Copy out all the lines in the records that include the word "shop".

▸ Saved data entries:
========================================================================

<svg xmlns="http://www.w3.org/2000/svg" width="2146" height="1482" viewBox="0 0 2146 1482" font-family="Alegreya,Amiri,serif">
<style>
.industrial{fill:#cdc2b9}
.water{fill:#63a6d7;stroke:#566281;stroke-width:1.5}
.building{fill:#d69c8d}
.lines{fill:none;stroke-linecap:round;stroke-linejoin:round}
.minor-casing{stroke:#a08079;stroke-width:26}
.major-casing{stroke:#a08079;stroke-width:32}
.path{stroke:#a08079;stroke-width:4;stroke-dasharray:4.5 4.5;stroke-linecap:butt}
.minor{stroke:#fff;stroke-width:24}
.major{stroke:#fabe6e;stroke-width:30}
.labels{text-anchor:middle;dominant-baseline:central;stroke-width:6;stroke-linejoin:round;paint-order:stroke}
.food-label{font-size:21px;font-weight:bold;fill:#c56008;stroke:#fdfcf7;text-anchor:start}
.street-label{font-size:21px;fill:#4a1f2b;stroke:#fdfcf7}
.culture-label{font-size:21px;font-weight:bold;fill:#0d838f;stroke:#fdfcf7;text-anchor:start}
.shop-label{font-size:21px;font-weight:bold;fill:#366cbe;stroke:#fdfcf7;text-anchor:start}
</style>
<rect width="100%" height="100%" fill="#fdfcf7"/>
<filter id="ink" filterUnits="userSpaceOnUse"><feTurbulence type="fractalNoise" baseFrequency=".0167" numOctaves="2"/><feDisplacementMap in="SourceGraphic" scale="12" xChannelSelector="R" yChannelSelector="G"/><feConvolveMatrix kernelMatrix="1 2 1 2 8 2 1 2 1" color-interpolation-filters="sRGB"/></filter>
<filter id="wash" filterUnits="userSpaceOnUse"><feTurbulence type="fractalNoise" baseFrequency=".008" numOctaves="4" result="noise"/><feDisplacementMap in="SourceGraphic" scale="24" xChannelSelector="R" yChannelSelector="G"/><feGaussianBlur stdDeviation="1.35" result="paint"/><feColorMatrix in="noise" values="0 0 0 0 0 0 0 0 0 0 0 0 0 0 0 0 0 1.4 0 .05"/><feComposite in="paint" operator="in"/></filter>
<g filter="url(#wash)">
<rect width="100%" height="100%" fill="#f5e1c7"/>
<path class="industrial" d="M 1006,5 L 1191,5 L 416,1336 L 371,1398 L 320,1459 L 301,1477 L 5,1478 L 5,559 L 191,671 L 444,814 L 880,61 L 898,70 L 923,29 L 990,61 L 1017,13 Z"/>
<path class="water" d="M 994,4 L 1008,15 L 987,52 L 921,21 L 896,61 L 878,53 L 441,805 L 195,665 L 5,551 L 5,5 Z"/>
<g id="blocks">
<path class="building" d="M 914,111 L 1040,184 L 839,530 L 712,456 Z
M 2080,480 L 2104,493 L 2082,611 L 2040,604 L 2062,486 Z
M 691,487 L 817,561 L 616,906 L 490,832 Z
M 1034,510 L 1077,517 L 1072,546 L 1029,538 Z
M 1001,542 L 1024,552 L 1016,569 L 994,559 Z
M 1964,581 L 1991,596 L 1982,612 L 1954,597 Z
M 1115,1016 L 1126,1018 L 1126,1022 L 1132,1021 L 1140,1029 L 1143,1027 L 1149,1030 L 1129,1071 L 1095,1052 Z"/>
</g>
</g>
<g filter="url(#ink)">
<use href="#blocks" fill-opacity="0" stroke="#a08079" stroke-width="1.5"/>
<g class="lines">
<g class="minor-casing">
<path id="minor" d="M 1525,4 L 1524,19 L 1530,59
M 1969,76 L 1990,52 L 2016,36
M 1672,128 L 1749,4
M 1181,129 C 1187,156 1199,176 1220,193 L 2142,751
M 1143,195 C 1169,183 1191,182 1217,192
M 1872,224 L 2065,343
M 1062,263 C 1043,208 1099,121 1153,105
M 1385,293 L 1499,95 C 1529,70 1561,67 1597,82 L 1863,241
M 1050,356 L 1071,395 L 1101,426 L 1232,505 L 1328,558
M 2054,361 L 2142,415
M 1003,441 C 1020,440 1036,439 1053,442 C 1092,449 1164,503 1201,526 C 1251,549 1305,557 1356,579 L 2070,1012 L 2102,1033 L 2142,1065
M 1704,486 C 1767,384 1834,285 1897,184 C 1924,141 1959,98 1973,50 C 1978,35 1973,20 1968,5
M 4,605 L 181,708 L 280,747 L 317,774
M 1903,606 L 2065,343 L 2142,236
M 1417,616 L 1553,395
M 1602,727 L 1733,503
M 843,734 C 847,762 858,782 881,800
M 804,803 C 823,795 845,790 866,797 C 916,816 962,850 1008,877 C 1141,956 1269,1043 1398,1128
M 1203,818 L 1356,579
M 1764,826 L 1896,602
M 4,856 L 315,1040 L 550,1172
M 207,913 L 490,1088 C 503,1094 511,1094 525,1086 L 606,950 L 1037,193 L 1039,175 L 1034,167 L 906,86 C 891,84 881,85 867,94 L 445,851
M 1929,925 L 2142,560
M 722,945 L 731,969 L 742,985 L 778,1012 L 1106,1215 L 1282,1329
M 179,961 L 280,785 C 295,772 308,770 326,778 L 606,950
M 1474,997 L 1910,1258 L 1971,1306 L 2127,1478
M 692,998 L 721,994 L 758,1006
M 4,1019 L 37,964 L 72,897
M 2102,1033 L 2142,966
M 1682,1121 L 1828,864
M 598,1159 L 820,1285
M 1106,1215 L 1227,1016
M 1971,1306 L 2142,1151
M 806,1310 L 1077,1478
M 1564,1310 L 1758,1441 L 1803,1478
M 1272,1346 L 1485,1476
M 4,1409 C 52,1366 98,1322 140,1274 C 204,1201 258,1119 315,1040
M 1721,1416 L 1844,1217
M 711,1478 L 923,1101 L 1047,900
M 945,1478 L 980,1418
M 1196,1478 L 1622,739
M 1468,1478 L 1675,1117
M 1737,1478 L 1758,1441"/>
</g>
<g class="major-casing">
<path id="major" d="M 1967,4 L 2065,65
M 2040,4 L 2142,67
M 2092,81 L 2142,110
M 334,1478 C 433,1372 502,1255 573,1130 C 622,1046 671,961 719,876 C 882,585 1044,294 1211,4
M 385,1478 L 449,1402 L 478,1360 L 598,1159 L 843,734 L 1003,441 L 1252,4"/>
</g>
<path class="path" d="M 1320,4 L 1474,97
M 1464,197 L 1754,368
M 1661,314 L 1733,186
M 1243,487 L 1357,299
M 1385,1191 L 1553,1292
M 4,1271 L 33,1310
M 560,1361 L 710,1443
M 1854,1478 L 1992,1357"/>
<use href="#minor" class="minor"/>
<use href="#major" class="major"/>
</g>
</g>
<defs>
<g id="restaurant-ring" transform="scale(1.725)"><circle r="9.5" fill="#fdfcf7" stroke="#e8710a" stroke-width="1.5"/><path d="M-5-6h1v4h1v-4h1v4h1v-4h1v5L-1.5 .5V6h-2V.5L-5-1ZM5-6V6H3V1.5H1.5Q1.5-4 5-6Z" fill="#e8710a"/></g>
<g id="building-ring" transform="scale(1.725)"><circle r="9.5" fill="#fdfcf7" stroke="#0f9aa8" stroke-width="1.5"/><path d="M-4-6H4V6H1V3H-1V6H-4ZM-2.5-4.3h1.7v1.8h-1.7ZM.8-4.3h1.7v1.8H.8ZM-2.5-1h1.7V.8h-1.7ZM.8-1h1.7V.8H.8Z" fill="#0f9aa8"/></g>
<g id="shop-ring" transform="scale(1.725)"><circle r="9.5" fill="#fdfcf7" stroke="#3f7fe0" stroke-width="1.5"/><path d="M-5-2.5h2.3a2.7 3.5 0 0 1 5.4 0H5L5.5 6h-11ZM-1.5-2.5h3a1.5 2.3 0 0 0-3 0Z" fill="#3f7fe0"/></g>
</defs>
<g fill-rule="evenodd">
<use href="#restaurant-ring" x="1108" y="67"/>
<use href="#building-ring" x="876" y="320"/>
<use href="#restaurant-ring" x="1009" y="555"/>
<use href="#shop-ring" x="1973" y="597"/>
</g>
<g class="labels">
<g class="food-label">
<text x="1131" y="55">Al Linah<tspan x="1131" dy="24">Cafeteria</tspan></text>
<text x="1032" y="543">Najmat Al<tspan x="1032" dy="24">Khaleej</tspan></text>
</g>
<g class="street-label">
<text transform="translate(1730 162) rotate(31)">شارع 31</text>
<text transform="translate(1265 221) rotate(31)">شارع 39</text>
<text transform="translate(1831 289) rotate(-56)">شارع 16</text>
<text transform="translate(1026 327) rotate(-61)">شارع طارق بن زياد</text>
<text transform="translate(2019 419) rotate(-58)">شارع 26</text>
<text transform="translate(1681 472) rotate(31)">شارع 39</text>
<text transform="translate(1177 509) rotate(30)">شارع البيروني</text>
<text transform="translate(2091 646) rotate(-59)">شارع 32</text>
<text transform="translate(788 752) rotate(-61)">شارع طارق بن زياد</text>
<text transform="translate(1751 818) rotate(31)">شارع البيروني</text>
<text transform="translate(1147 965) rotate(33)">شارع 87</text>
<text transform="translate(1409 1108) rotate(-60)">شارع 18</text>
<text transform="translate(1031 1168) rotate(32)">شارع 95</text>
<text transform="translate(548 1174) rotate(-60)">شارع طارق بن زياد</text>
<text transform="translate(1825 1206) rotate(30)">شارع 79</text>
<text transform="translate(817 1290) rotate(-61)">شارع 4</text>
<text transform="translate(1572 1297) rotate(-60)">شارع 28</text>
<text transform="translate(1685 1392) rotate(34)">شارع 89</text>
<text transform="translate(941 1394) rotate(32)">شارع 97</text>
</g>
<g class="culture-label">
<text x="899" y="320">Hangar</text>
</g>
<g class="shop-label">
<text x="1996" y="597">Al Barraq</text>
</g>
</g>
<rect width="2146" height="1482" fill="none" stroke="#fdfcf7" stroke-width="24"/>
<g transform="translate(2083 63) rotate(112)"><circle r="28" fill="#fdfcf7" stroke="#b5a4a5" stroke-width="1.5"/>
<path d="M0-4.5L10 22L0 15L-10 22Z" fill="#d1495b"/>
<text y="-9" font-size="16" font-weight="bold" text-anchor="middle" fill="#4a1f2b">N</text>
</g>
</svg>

========================================================================

▸ RESPONSE BOX:
.shop-label{font-size:21px;font-weight:bold;fill:#366cbe;stroke:#fdfcf7;text-anchor:start}
<g id="shop-ring" transform="scale(1.725)"><circle r="9.5" fill="#fdfcf7" stroke="#3f7fe0" stroke-width="1.5"/><path d="M-5-2.5h2.3a2.7 3.5 0 0 1 5.4 0H5L5.5 6h-11ZM-1.5-2.5h3a1.5 2.3 0 0 0-3 0Z" fill="#3f7fe0"/></g>
<use href="#shop-ring" x="1973" y="597"/>
<g class="shop-label">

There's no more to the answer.